Following the event, EBI secretary-general Philip Easthill said: “We are committed to strengthening our work with the EU institutions, our members and stakeholders in order to contribute to common challenges at European level. We look forward to advancing discussions around trade, environment, circular economy, skills and the Single Market in our second decade. Getting economic and environmental sustainability right is crucial for our sector to grow, provide jobs and further develop. Clean and healthy oceans and seas are the lifeblood of our industry.”
Felix Leinemann (Head of Unit, European Commission DG Maritime Affairs and Fisheries) - “In the context of the European Green Deal, we will need to balance growth in nautical tourism with sustainability. I appreciate EBI’s commitment to work with the Commission on several sustainability elements: climate change, circular economy, respect for the environment, and especially our cooperation towards developing a European concept for the recycling of end-of-life recreational craft.”
Tiziana Beghin (Member of the European Parliament) - “The recreational boating industry is a key economic activity and employer for many regions across Europe, including the region of Liguria where I come from. Key for the industry is its export orientation where the EU has an overwhelmingly positive trade ratio. It is crucial for us as policy-makers to support this development and ensure that European companies can continue to grow by removing tariffs and trade barriers.”
Sebastian Nietupski (President, POLBOAT) - “One of the major challenges for our industry is that customers are getting older and younger generations have a different approach. As is happening with cars, bikes and houses, sharing is becoming the new norm and the same is true for boating.

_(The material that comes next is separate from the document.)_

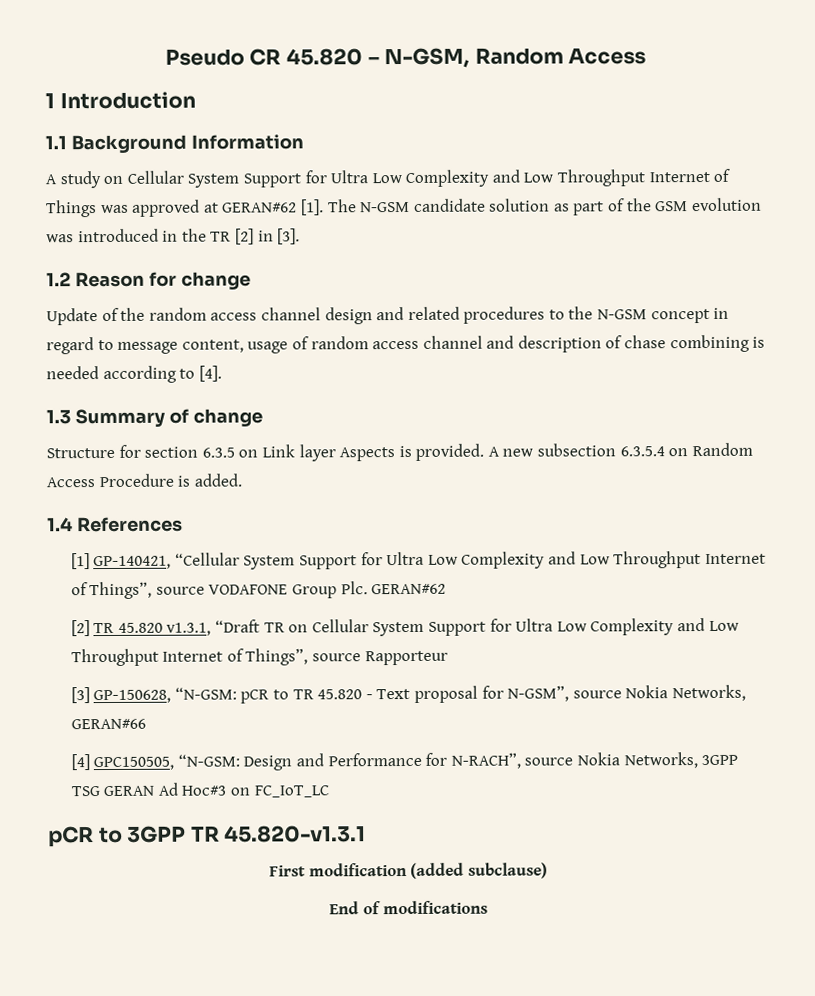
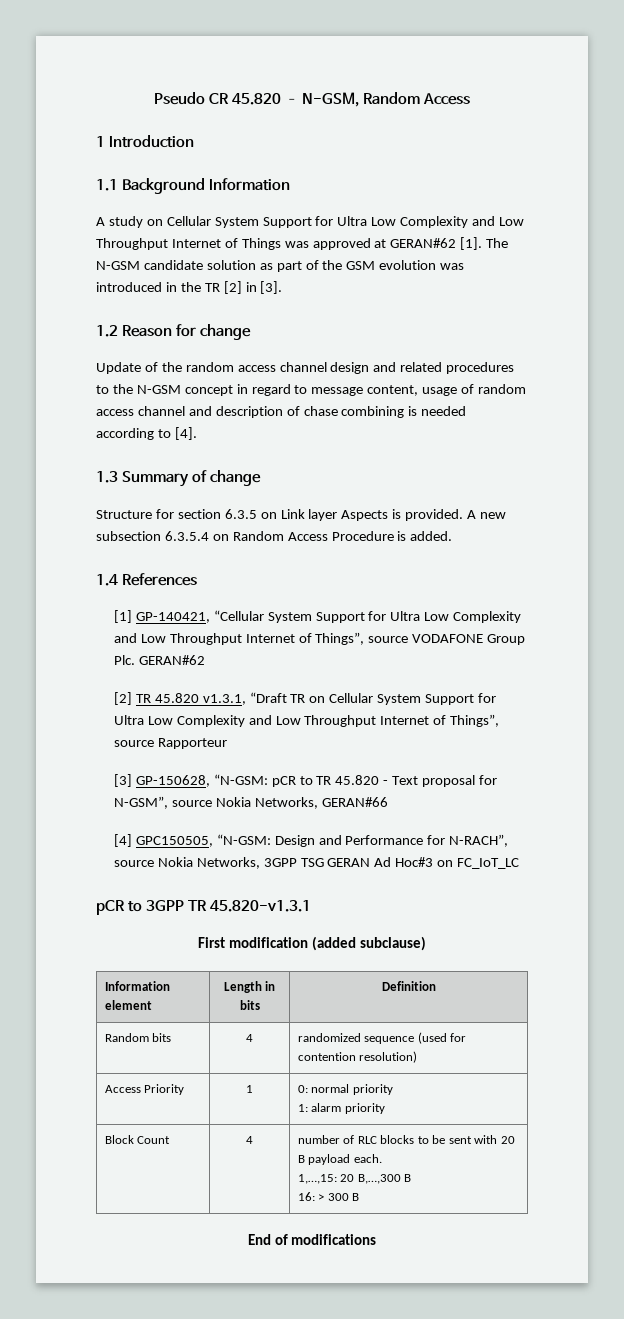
(548, 870) none -> [104,981,170,991] [104,1000,152,1010] [223,981,276,993] [239,1000,260,1010] [381,981,436,991] [104,1033,172,1042] [246,1034,253,1042] [297,1032,467,1044] [297,1051,418,1063] [104,1084,185,1095] [246,1085,253,1093] [297,1084,393,1095] [297,1103,385,1114] [104,1135,171,1144] [246,1136,253,1144] [297,1135,515,1144] [297,1154,382,1165] [297,1174,412,1184] [297,1192,360,1201] // Information element | Length in bits | Definition // Random bits | 4 | randomized sequence (used for contention resolution) // Access Priority | 1 | 0: normal priority // 1: alarm priority // Block Count | 4 | number of RLC blocks to be sent with 20 B payload each. // 1,…,15: 20 B,…,300 B // 16: > 300 B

The sharing economy has the benefit to make boating even more accessible, but it forces producers to adapt their strategy in a new and wider way. A boat will not just be a boat - it will be a full-service package including financing and maintenance. This shift from product to service will be crucial for the EU to take into account when looking at its future industrial policy and extending the single Market.”
Mirna Cieniewicz (Director, Groupe Beneteau) - “Being sustainable is no longer a question, it is just about how to get there. Life-cycle assessment, eco-design, advanced production processes and materials are all areas to be investigated. We need more of this together with the support from the EU institutions to ensure progress is made across all the Single Market for the boats and their equipment. Having contributed to the creation of European Boating Industry as first-ever Secretary-General 10 years ago and now working for Europe’s largest boatbuilder, Groupe Beneteau, I am delighted to participate in these discussions at a European level within EBI.”
Boguslaw Liberadzki (Member of the European Parliament) - “The boating industry has a positive economic impact for Europe as I have clearly seen at the example of my own country Poland. As Member of the European Parliament, my vision for the coming years is to support and develop the boating industry and ensure it can thrive and grow across Europe. Ensuring coherence between sustainability and providing the basis for growth is the duty of the European Parliament and all EU institutions.”
Dr Anne-Cécile Dragon (Policy Officer, WWF EU) - “The coming years are crucial to protect our ocean and the resource base on which a sustainable Blue growth depends. Integrated maritime policies, sustainable financial and investment flows, as well as ecosystem-based Marine Spatial Planning are all important means to ensure an environmentally sustainable development of blue economy. WWF looks forward to working with the EU institutions and stakeholders, such as the European Boating Industry to make this a reality.”